Мы крикнули извозчика и поехали следом. Карета с опущенными занавесками быстро понеслась переулками, выехала на корсо и остановилась у банкирской конторы Дженкинса. Было ясно: магический ключ графского кредитива отпирал доступ к доверчивой, смелой красавице.
11
Прошла еще неделя. От княжны не было известий. Я несколько простудился и сидел дома; ходивший же наблюдать Христенек объявил с досадой, что чуть ли нас преважно не провели: княжна не думала собираться в Болонью.
Она, как узнал соглядатай, расплатилась с долгами. Кредиторы и полиция, грозившие ей арестом, успокоились и более ее не осаждали. Дом Жуяни на диво преобразился. У его ворот, днем и по вечерам, толпились экипажи. Штат княжны снова увеличился. Она заняла оба яруса обширного дома Жуяни, накупила нарядов, по-прежнему выезжала, посещала гулянья, галереи картин и редкостей, принимала гостей и держала открытый стол. Кстати, в это время Рим был особенно оживлен: в нем происходили выборы нового папы, на место умершего Климента XIV.
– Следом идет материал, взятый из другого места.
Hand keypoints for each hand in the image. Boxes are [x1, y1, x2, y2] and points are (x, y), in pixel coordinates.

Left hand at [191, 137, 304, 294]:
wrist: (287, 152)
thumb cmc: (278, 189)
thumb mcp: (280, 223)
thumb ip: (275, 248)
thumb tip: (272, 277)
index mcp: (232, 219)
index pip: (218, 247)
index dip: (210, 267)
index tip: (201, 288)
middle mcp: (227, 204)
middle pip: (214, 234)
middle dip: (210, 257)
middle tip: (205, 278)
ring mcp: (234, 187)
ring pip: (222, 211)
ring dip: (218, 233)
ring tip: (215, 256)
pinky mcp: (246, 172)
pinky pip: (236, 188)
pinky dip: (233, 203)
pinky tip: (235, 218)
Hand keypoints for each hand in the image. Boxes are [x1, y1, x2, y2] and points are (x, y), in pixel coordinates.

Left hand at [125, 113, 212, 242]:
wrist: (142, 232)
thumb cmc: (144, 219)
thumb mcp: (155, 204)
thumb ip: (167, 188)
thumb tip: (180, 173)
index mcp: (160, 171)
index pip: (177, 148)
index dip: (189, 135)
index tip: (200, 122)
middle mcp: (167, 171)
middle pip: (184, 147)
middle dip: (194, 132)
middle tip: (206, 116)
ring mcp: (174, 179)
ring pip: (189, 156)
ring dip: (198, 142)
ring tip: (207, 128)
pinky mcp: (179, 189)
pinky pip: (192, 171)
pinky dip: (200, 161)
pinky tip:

Салон княжны по вечерам навещали известные живописцы, музыканты, писатели и духовная знать. Незнакомка в черном платье в это время почти не показывалась. Я однажды только видел ее у ворот дома Жуяни. Встретясь со мной, она отвернулась с досадой и, как мне померещилось, произнесла как бы что-то по-русски. Я рассмотрел только ее золотистые, с сильною проседью волосы и гневом пылавшие, серые, еще красивые глаза.
Из окон княжны слышались по временам звуки арфы, на которой она весьма искусно играла; толпа уличных зевак и оделяемых щедрою милостынею нищих до поздней ночи стояла у сквозной ограды ее дома, глазея во двор и оглашая криком и рукоплесканиями пышные, с кавалькадами, выезды княжны.
Я выздоровел и лично видел, как снова, то в красивых экипажах, то верхом на бешеных скакунах, она носилась по площадям и улицам, по-прежнему беспечна, нарядна и весела. Я невольно радовался за бедную, которой, как женщине, через меня была оказана такая поддержка. Одно было досадно: приставленный мне в помощь Христенек начинал намекать как бы на недоверие графа ко мне.